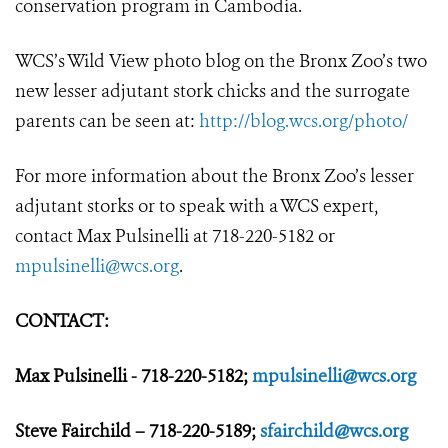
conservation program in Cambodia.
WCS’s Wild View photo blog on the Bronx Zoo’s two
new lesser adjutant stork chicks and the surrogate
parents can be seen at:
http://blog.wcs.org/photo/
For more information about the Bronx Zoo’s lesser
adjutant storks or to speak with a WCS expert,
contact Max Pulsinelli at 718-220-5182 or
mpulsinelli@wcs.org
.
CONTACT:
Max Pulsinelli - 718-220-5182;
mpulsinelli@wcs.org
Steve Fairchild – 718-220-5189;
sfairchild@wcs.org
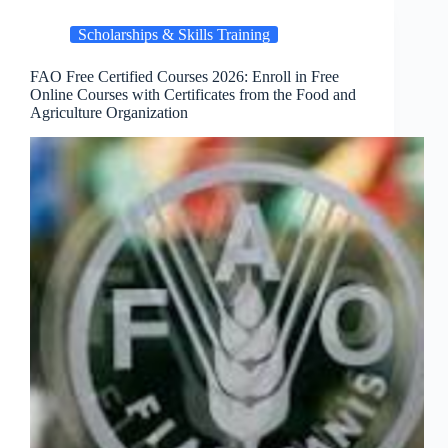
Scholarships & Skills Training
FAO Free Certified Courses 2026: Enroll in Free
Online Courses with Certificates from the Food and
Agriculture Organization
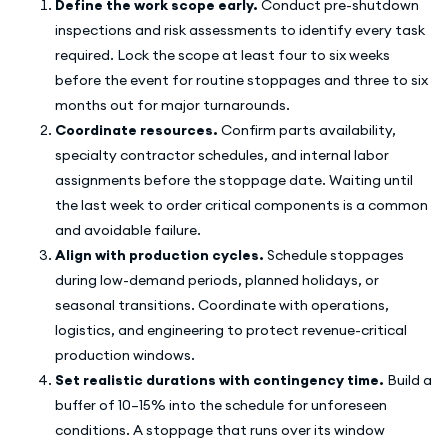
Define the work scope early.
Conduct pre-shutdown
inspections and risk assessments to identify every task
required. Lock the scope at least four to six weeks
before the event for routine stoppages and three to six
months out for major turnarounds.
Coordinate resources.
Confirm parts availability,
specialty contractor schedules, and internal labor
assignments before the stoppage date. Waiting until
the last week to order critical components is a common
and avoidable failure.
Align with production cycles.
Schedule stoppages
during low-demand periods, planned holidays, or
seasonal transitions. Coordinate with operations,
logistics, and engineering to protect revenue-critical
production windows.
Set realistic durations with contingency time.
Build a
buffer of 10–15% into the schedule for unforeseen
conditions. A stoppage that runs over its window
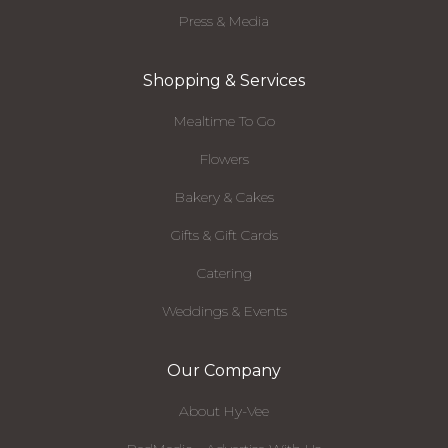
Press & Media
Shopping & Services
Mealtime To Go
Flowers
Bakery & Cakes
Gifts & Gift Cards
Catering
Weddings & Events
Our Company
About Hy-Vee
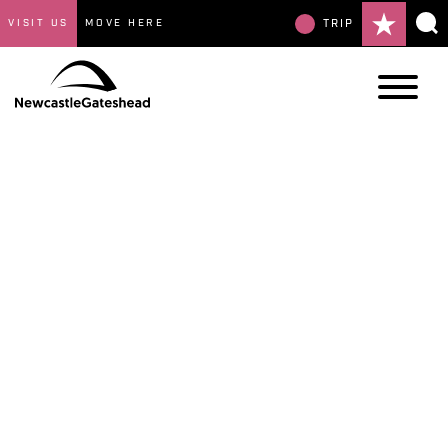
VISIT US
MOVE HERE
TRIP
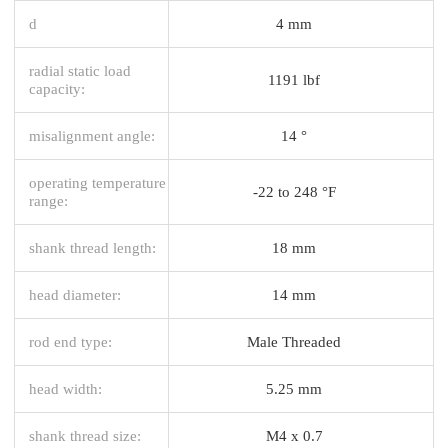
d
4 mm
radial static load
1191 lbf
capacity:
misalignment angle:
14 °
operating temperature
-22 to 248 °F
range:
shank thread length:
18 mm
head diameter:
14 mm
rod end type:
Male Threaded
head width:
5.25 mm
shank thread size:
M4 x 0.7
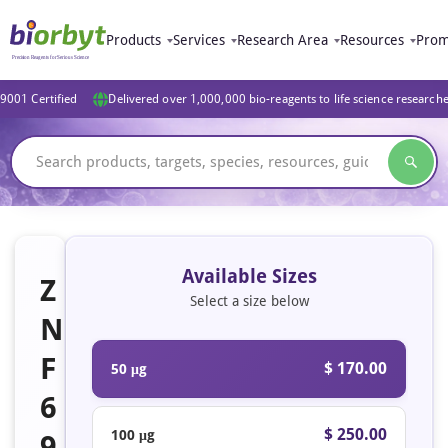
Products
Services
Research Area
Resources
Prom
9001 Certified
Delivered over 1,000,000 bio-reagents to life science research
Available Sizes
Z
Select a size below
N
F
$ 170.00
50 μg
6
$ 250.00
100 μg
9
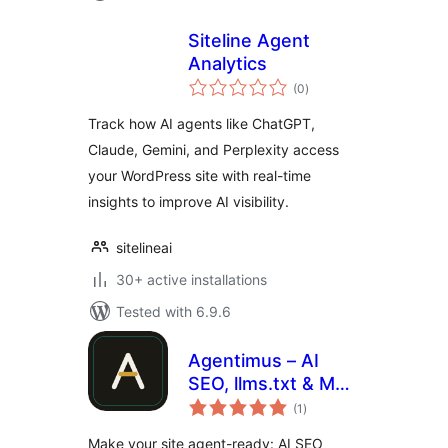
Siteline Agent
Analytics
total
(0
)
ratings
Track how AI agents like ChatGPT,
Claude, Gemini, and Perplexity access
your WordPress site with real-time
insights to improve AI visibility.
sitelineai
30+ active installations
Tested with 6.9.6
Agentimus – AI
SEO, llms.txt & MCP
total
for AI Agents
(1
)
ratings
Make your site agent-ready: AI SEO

* * *

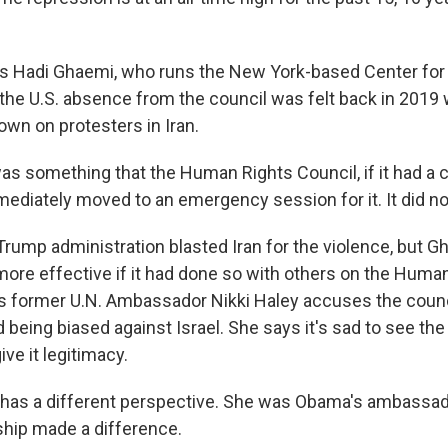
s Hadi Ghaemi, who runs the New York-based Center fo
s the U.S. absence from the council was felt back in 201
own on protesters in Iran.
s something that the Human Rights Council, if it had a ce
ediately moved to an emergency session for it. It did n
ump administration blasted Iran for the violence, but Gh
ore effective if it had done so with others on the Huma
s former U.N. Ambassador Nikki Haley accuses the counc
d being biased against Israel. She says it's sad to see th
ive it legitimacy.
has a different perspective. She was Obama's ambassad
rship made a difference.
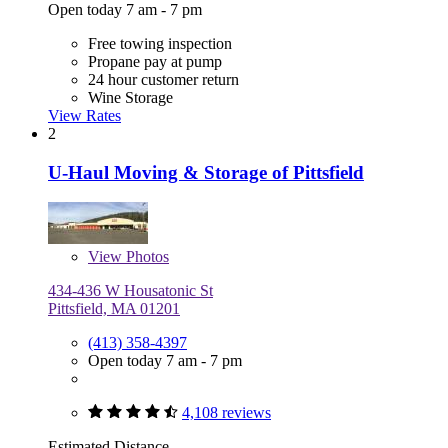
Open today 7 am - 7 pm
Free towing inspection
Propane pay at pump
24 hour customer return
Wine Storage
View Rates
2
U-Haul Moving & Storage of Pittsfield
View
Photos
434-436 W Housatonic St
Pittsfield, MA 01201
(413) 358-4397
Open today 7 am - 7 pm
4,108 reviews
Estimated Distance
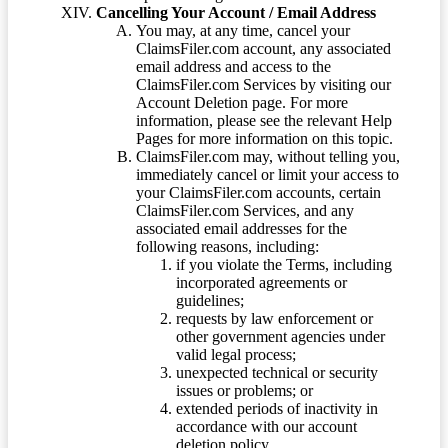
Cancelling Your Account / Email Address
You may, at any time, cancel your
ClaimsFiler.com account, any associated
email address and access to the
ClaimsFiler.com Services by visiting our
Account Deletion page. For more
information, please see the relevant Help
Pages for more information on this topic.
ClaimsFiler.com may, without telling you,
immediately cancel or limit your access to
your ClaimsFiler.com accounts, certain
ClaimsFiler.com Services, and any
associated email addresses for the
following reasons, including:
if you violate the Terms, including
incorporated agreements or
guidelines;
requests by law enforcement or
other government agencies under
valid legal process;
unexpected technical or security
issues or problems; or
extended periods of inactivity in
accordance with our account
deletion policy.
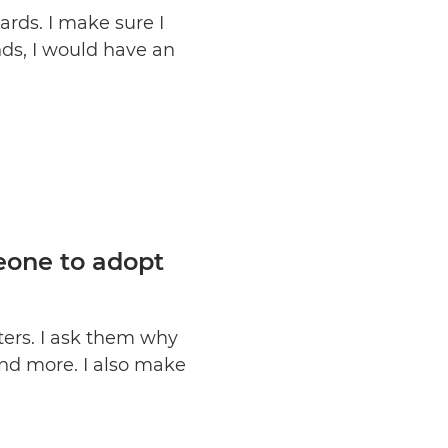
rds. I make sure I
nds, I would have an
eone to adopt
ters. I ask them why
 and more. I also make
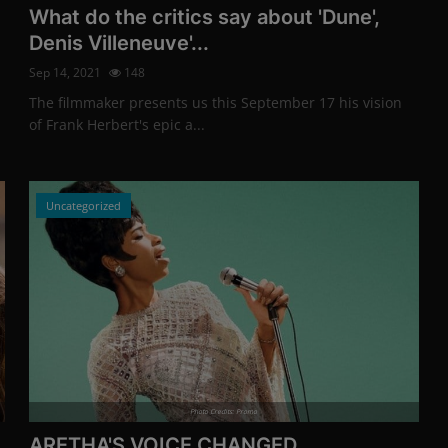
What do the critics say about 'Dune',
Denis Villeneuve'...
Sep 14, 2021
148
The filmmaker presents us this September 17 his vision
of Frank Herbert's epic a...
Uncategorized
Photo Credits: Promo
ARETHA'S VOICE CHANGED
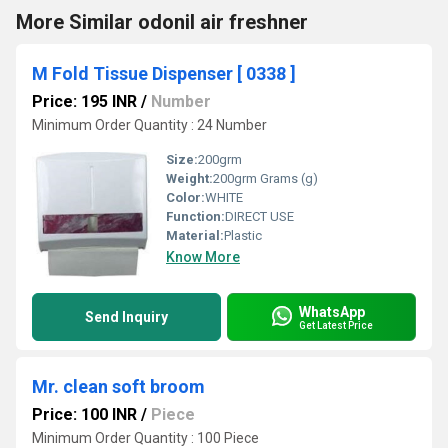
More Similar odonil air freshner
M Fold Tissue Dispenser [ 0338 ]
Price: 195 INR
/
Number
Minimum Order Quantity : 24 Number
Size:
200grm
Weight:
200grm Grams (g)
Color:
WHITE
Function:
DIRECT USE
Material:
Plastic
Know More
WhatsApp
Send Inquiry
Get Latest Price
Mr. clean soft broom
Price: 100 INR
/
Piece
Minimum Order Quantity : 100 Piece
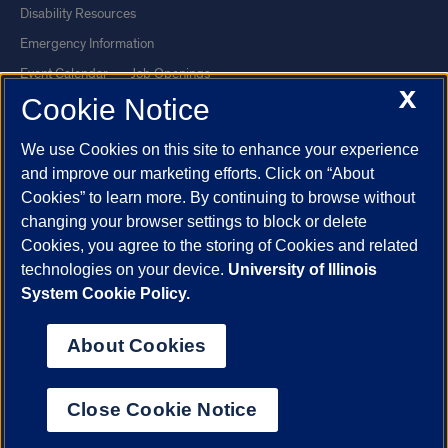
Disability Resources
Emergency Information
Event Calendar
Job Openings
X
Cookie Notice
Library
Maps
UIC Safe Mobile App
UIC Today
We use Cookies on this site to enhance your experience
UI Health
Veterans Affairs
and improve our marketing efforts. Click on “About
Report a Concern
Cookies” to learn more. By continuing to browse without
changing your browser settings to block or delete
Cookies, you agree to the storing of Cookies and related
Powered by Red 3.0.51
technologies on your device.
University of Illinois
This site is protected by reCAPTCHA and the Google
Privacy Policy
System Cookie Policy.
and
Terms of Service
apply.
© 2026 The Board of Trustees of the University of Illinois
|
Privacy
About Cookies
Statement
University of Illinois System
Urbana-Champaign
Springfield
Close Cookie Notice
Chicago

WHAT THE TASK REQUIRES —
Within the listing, how many lines hold the word "stoppages"? Answer with the number by itself.

COMPLETED TASK —
2